[Limb landmark coordinates]
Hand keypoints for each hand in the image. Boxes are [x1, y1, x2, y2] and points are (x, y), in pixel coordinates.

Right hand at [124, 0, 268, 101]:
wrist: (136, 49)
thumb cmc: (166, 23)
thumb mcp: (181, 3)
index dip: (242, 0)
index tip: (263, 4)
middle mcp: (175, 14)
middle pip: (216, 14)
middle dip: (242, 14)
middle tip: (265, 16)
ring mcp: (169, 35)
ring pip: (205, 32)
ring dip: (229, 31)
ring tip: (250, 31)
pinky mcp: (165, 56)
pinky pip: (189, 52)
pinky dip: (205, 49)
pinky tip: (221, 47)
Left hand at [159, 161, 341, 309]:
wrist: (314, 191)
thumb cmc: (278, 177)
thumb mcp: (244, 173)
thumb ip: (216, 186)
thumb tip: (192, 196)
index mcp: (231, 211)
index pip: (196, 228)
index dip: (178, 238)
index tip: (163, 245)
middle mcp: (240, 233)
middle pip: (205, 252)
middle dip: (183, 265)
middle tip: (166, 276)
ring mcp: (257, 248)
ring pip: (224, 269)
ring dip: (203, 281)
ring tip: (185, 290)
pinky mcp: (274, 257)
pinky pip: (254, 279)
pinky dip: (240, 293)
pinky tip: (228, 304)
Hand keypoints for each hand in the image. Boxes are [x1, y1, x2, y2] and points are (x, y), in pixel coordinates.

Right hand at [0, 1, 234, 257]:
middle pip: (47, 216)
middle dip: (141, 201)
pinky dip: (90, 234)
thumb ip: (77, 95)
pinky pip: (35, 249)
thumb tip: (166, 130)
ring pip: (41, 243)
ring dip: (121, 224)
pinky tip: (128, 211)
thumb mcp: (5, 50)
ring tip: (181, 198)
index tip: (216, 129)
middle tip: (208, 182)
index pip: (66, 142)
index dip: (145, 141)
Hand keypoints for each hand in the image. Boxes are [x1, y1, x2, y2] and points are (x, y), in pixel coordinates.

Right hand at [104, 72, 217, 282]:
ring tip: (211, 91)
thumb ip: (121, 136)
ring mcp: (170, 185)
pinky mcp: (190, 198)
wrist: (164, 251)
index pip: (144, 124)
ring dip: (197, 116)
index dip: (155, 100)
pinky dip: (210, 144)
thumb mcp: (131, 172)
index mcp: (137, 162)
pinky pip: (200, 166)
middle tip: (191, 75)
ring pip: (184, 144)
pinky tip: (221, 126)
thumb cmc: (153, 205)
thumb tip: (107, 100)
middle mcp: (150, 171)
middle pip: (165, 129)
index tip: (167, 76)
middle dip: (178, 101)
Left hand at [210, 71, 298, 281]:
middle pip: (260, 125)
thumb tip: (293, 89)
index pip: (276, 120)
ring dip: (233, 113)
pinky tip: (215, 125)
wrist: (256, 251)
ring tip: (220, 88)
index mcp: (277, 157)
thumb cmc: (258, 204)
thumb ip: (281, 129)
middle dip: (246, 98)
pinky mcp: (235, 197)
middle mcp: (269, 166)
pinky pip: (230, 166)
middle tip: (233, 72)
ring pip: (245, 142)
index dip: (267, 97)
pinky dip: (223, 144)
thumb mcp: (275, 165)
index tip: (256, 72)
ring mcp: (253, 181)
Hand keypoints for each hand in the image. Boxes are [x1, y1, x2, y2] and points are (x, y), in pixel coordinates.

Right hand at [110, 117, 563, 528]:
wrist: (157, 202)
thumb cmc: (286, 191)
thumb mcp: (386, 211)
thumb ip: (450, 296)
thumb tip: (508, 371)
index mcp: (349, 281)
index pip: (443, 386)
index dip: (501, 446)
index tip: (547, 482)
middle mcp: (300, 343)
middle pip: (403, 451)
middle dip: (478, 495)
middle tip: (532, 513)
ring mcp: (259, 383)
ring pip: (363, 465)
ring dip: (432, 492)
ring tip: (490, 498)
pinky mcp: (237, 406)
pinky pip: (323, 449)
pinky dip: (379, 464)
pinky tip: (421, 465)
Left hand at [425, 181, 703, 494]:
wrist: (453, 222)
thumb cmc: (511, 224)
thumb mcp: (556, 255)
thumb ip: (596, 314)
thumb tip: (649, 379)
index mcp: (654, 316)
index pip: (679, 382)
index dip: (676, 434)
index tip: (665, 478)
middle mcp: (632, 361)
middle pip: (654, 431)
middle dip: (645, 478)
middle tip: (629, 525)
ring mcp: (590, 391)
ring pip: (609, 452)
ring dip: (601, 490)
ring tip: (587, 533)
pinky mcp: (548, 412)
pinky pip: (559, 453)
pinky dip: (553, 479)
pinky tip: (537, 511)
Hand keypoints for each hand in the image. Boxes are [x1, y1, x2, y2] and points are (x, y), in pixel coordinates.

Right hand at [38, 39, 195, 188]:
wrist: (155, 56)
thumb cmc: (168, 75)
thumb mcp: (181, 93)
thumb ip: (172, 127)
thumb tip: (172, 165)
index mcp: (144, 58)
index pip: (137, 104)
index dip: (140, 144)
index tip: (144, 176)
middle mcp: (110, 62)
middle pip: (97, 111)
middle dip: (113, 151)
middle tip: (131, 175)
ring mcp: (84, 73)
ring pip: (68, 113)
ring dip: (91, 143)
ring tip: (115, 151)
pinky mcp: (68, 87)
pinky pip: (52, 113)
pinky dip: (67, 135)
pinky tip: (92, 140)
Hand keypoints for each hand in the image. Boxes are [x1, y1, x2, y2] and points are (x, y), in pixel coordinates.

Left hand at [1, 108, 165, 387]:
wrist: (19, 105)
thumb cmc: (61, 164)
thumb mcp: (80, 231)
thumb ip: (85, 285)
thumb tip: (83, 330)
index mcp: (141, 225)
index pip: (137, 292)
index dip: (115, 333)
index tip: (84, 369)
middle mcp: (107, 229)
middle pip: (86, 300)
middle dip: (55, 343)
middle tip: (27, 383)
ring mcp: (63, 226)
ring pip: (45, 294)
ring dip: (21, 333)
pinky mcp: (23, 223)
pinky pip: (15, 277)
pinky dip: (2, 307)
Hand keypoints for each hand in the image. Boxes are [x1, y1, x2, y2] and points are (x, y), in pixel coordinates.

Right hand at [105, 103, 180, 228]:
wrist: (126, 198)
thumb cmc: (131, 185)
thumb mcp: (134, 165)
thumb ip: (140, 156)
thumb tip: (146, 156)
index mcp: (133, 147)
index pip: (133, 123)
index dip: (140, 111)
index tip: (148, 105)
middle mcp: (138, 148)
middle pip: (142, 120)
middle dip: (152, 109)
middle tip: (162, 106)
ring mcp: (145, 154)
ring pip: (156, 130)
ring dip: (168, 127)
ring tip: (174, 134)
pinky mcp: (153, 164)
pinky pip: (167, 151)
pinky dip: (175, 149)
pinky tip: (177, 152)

** Problem to work on **
Each line above from the one with "index dip: (501, 446)" up to and including the one with "pinky mcp: (237, 406)" must be set down exactly, and no line outside that span may appear.

** Finished exercise **
index dip: (501, 446)
index tip: (547, 482)
middle mcp: (300, 343)
middle pip: (403, 451)
middle dip: (478, 495)
middle tip: (532, 513)
ring mcp: (259, 383)
ring pip: (363, 465)
ring dip: (432, 492)
ring tip: (490, 498)
pinky mcp: (237, 406)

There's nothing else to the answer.